Energy can be neither created nor destroyed. It can only change forms.
In any process in an isolated system, the total energy remains the same.
For a thermodynamic cycle the net heat supplied to the system equals the net work done by the system.
The First Law states that energy cannot be created or destroyed; rather, the amount of energy lost in a steady state process cannot be greater than the amount of energy gained. This is the statement of conservation of energy for a thermodynamic system. It refers to the two ways that a closed system transfers energy to and from its surroundings – by the process of heat transfer and the process of mechanical work. The rate of gain or loss in the stored energy of a system is determined by the rates of these two processes. In open systems, the flow of matter is another energy transfer mechanism, and extra terms must be included in the expression of the first law.

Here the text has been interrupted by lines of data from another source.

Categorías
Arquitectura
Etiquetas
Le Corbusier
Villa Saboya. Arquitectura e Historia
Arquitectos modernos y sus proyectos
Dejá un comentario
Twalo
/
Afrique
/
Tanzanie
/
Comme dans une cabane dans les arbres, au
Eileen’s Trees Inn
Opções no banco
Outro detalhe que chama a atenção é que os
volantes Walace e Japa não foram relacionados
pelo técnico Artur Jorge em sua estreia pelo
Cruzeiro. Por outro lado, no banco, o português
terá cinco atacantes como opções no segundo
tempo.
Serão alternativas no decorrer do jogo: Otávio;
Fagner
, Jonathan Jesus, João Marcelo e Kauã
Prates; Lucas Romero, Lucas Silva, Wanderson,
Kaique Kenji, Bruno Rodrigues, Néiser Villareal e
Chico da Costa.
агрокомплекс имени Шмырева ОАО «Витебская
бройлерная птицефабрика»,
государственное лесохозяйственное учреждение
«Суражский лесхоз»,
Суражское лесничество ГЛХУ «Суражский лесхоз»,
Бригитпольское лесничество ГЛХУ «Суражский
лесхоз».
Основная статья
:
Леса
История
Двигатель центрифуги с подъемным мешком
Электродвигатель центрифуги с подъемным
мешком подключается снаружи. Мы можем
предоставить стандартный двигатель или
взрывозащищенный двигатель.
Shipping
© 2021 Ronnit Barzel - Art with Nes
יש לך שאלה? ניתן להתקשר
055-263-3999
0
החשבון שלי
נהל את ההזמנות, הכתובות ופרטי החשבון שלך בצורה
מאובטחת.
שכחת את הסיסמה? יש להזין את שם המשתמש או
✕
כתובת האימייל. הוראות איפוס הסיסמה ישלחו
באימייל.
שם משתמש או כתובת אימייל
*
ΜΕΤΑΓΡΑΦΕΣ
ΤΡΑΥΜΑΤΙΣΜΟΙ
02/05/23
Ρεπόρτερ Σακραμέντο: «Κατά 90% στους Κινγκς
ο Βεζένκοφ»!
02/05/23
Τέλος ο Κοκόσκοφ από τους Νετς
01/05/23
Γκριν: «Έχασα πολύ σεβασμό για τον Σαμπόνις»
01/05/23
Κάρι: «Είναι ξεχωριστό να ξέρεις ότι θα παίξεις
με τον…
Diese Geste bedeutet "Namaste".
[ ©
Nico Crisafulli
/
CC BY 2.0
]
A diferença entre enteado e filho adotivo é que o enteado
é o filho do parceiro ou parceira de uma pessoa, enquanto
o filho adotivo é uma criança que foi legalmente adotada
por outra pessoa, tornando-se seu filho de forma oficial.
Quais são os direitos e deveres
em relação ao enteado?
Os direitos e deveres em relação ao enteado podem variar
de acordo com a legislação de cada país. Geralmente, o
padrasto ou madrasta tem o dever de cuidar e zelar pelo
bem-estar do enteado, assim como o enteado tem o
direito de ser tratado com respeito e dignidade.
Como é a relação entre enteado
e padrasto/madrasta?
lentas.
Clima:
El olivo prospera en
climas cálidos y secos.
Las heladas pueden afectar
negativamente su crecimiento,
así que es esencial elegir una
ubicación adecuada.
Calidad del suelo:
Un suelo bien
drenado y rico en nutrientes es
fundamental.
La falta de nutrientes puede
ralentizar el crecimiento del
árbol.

The First Law clarifies the nature of energy. It is a stored quantity which is independent of any particular process path, i.e., it is independent of the system history. If a system undergoes a thermodynamic cycle, whether it becomes warmer, cooler, larger, or smaller, then it will have the same amount of energy each time it returns to a particular state. Mathematically speaking, energy is a state function and infinitesimal changes in the energy are exact differentials.
All laws of thermodynamics but the First are statistical and simply describe the tendencies of macroscopic systems. For microscopic systems with few particles, the variations in the parameters become larger than the parameters themselves, and the assumptions of thermodynamics become meaningless.
Fundamental thermodynamic relation
The first law can be expressed as the fundamental thermodynamic relation:
Heat supplied to a system = increase in internal energy of the system + work done by the system
Increase in internal energy of a system = heat supplied to the system - work done by the system
dU = TdS - pdV\,
Where:
* U is internal energy
* T is temperature
* S is entropy
* p is pressure
* V is volume
This is a statement of conservation of energy: The net change in internal energy (dU) equals the heat energy that flows in (TdS), minus the energy that flows out via the system performing work (pdV).